As i was scrutinizing the creature drenched in formalin in front of me, Cruela approached me and smiled sarcastically. Why? She tried to peek at my answers and i covered them. I do not want to be humiliated in front of the class once she sees whatever wrong i may have written on the paper. As i cover my paper, she gave me a strange look, something I've never seen before. Painful enough to make sick, horrifying enough to drive me insane and most of all, evil enough to curse me to hell.

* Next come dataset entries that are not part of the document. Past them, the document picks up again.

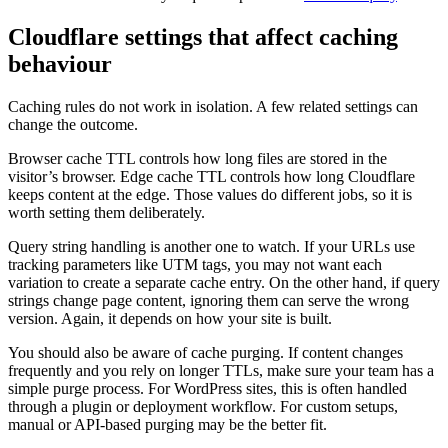
Cloudflare settings that affect caching
behaviour
Caching rules do not work in isolation. A few related settings can
change the outcome.
Browser cache TTL controls how long files are stored in the
visitor’s browser. Edge cache TTL controls how long Cloudflare
keeps content at the edge. Those values do different jobs, so it is
worth setting them deliberately.
Query string handling is another one to watch. If your URLs use
tracking parameters like UTM tags, you may not want each
variation to create a separate cache entry. On the other hand, if query
strings change page content, ignoring them can serve the wrong
version. Again, it depends on how your site is built.
You should also be aware of cache purging. If content changes
frequently and you rely on longer TTLs, make sure your team has a
simple purge process. For WordPress sites, this is often handled
through a plugin or deployment workflow. For custom setups,
manual or API-based purging may be the better fit.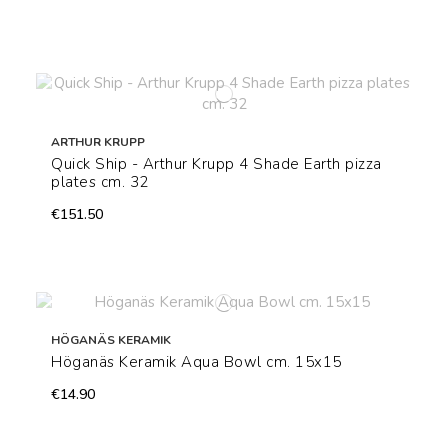
ARTHUR KRUPP
Quick Ship - Arthur Krupp 4 Shade Earth pizza
plates cm. 32
€151.50
HÖGANÄS KERAMIK
Höganäs Keramik Aqua Bowl cm. 15x15
€14.90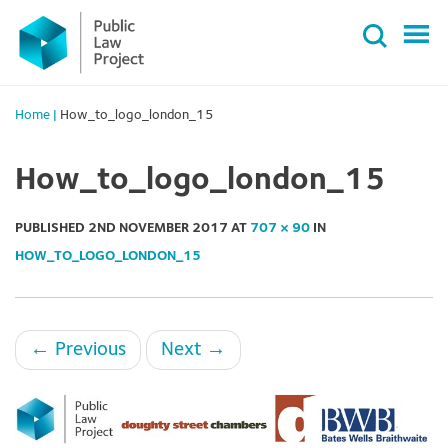
Primary
Skip
Menu
to
content
Home
|
How_to_logo_london_15
How_to_logo_london_15
PUBLISHED
2ND NOVEMBER 2017
AT
707 × 90
IN
HOW_TO_LOGO_LONDON_15
←
Previous
Next
→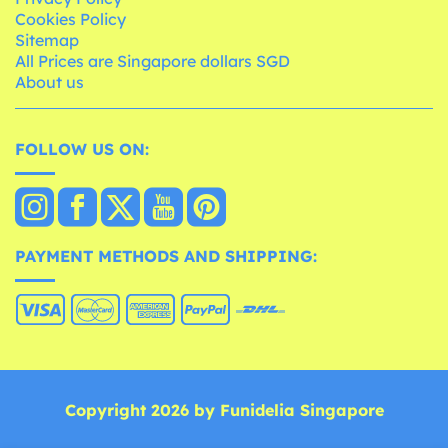
Cookies Policy
Sitemap
All Prices are Singapore dollars SGD
About us
FOLLOW US ON:
PAYMENT METHODS AND SHIPPING:
Copyright 2026 by Funidelia Singapore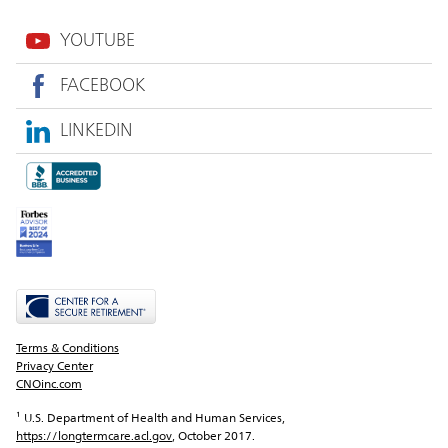
YOUTUBE
FACEBOOK
LINKEDIN
Terms & Conditions
Privacy Center
CNOinc.com
¹ U.S. Department of Health and Human Services, 
https://longtermcare.acl.gov
, October 2017.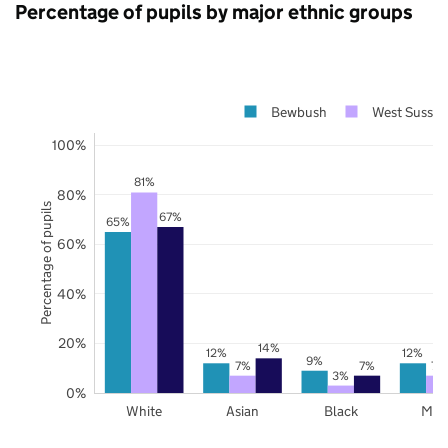
Percentage of pupils by major ethnic groups
Bewbush
West Sussex
100%
81%
80%
Percentage of pupils
67%
65%
60%
40%
20%
14%
12%
12%
9%
7%
7%
7%
3%
0%
White
Asian
Black
Mix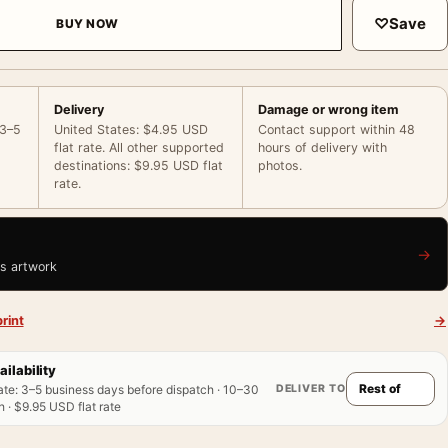
♡
Save
BUY NOW
Delivery
Damage or wrong item
 3–5
United States: $4.95 USD
Contact support within 48
flat rate. All other supported
hours of delivery with
destinations: $9.95 USD flat
photos.
rate.
→
is artwork
rint
→
ailability
DELIVER TO
ate
:
3–5 business days before dispatch · 10–30
 · $9.95 USD flat rate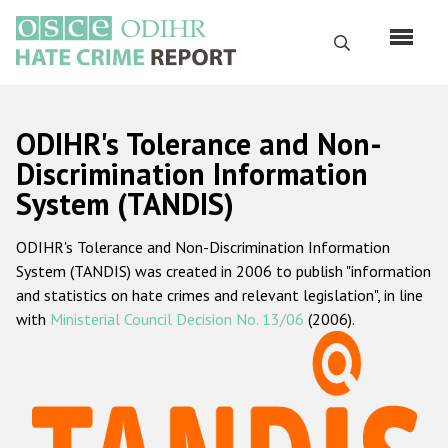
Skip
to
Search
main
content
English
ODIHR's Tolerance and Non-
Русский
Discrimination Information
System (TANDIS)
Main
Home
navigation
ODIHR's Tolerance and Non-Discrimination Information
About us
System (TANDIS) was created in 2006 to publish "information
ODIHR's mandate
and statistics on hate crimes and relevant legislation", in line
with
Ministerial Council Decision No. 13/06
(2006).
ODIHR's methodology
Sitemap
FAQs
Hate Crime Report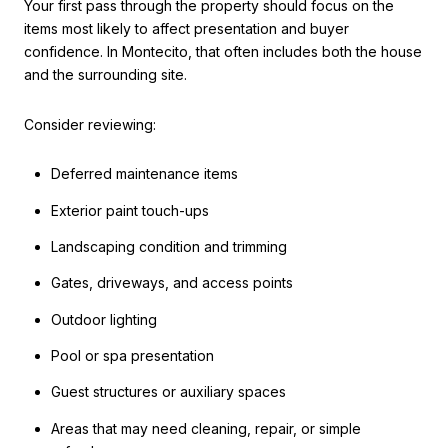
Your first pass through the property should focus on the
items most likely to affect presentation and buyer
confidence. In Montecito, that often includes both the house
and the surrounding site.
Consider reviewing:
Deferred maintenance items
Exterior paint touch-ups
Landscaping condition and trimming
Gates, driveways, and access points
Outdoor lighting
Pool or spa presentation
Guest structures or auxiliary spaces
Areas that may need cleaning, repair, or simple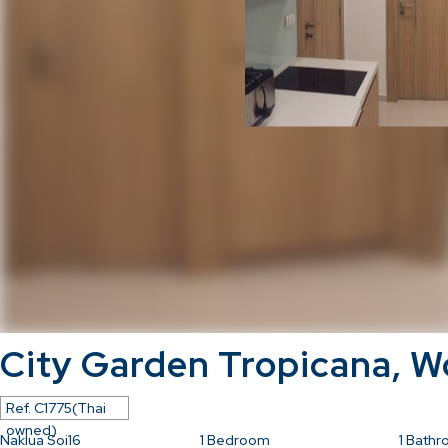
City Garden Tropicana, 
Ref.
C1775(Thai
owned)
Naklua Soi16
1
Bedroom
1
Bathr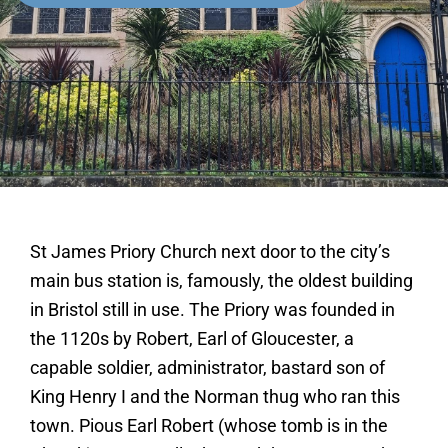
St James Priory Church next door to the city’s
main bus station is, famously, the oldest building
in Bristol still in use. The Priory was founded in
the 1120s by Robert, Earl of Gloucester, a
capable soldier, administrator, bastard son of
King Henry I and the Norman thug who ran this
town. Pious Earl Robert (whose tomb is in the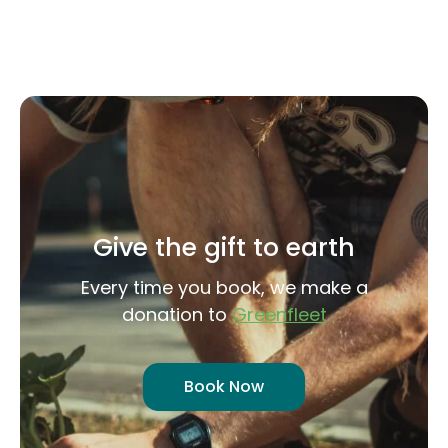
Give the gift to earth
Every time you book, we make a
donation to
Greenfleet
Book Now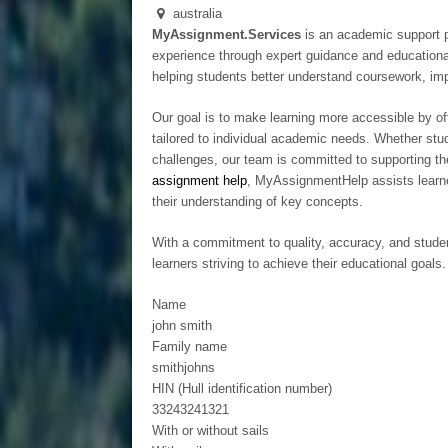
australia
MyAssignment.Services
is an academic support p
experience through expert guidance and educationa
helping students better understand coursework, imp
Our goal is to make learning more accessible by off
tailored to individual academic needs. Whether stud
challenges, our team is committed to supporting th
assignment help
, MyAssignmentHelp assists learne
their understanding of key concepts.
With a commitment to quality, accuracy, and stude
learners striving to achieve their educational goals.
Name
john smith
Family name
smithjohns
HIN (Hull identification number)
33243241321
With or without sails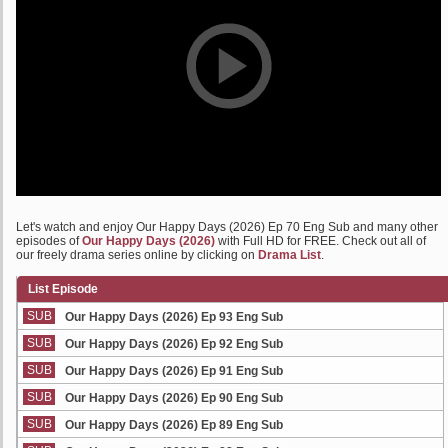
Let's watch and enjoy Our Happy Days (2026) Ep 70 Eng Sub and many other
episodes of
Our Happy Days (2026)
with Full HD for FREE. Check out all of
our freely drama series online by clicking on
Drama List
.
List Episode
SUB
Our Happy Days (2026) Ep 93 Eng Sub
SUB
Our Happy Days (2026) Ep 92 Eng Sub
SUB
Our Happy Days (2026) Ep 91 Eng Sub
SUB
Our Happy Days (2026) Ep 90 Eng Sub
SUB
Our Happy Days (2026) Ep 89 Eng Sub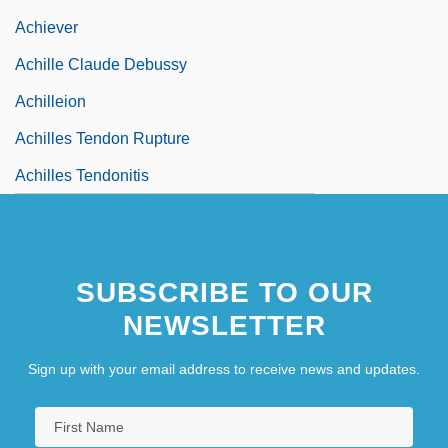
Achiever
Achille Claude Debussy
Achilleion
Achilles Tendon Rupture
Achilles Tendonitis
SUBSCRIBE TO OUR
NEWSLETTER
Sign up with your email address to receive news and updates.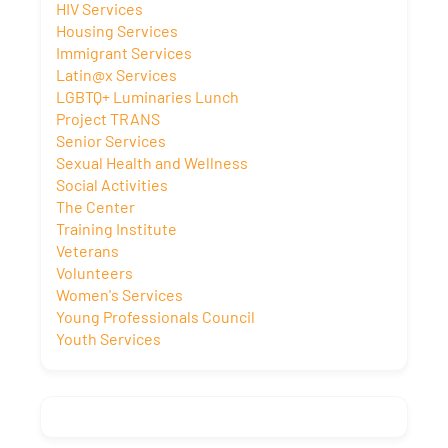
HIV Services
Housing Services
Immigrant Services
Latin@x Services
LGBTQ+ Luminaries Lunch
Project TRANS
Senior Services
Sexual Health and Wellness
Social Activities
The Center
Training Institute
Veterans
Volunteers
Women's Services
Young Professionals Council
Youth Services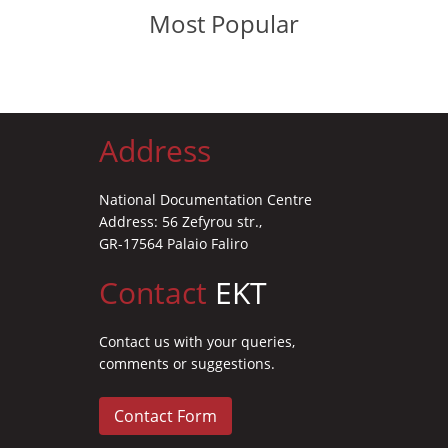
Most Popular
Address
National Documentation Centre
Address: 56 Zefyrou str.,
GR-17564 Palaio Faliro
Contact
EKT
Contact us with your queries,
comments or suggestions.
Contact Form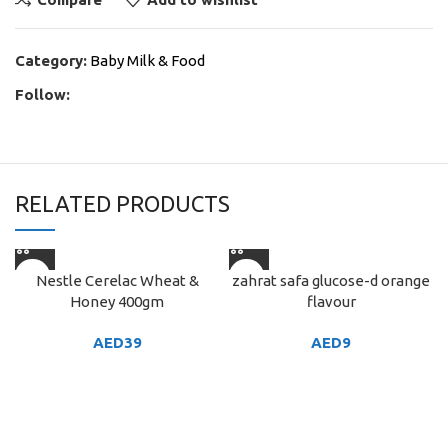
Category:
Baby Milk & Food
Follow:
RELATED PRODUCTS
Nestle Cerelac Wheat &
zahrat safa glucose-d orange
Honey 400gm
flavour
AED
39
AED
9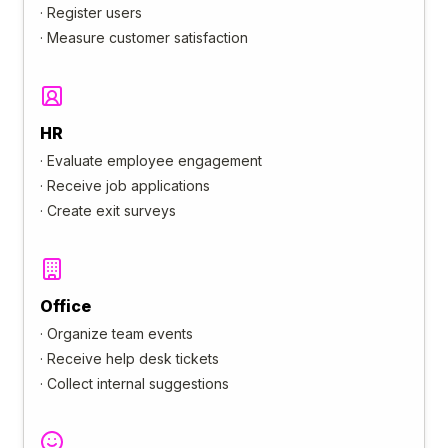
·
Register users
·
Measure customer satisfaction
HR
·
Evaluate employee engagement
·
Receive job applications
·
Create exit surveys
Office
·
Organize team events
·
Receive help desk tickets
·
Collect internal suggestions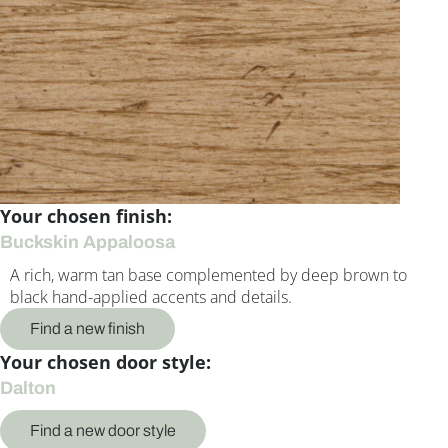
Your chosen finish:
Buckskin Appaloosa
A rich, warm tan base complemented by deep brown to
black hand-applied accents and details.
Find a new finish
Your chosen door style:
Dalton
Find a new door style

I know it's not my fault. I studied well. Maybe it was due to my disappointment in the lecture exam that made me frustrated all throughout the course. Or maybe, my subconsciousness tells me to get mad because frankly, the questions in the laboratory exam are the questions she never dared to ask us. Those are the hidden questions at the back of her mind which she suppressed in order to leave us clueless, I know. I may not be the best student for her but who cares? She's not my best teacher either. She's one of the worst. The sinister in her personality will never make me comfortable but rather will make my life miserable. She meant to kill not only me but the whole class. She meant to leave us dumbfounded at the midst of the exam. She meant to make us suffer.The reason? Still left unexplained. She did not teach us the what's and why's of things not because she doesn't want to but because she doesn't know anything! Worse,she tries to impress us and she always fails.She tries to sound noble and genius but it doesn't suit her. She tries to let us do whatever she says yet, she doesn't even know how to do it. She has the authority but she doesn't have the wits. She's a miserable creature. She doesn't belong to the institute. She should not be here in this institution.

Right now i already accepted the fact that i won't go higher than the exemption grade or worse, i will not be exempted. She's happy now seeing me and the others lament on this failure. Yet, we won't be moved and we'll make sure she'll suffer all the consequences. She just have to wait for the verdict, the bells will soon ring and she'll be beheaded. She must start praying hard, the earth shall swallow her alive. sounds evil? she's more evil than my thoughts in mind. She's the Devil and no one will go beyond her evilness. The light will soon come and we'll be delivered. We'll be the heroes of the day when we sign the manifesto. She'll be left unaided. We will conquer this fight.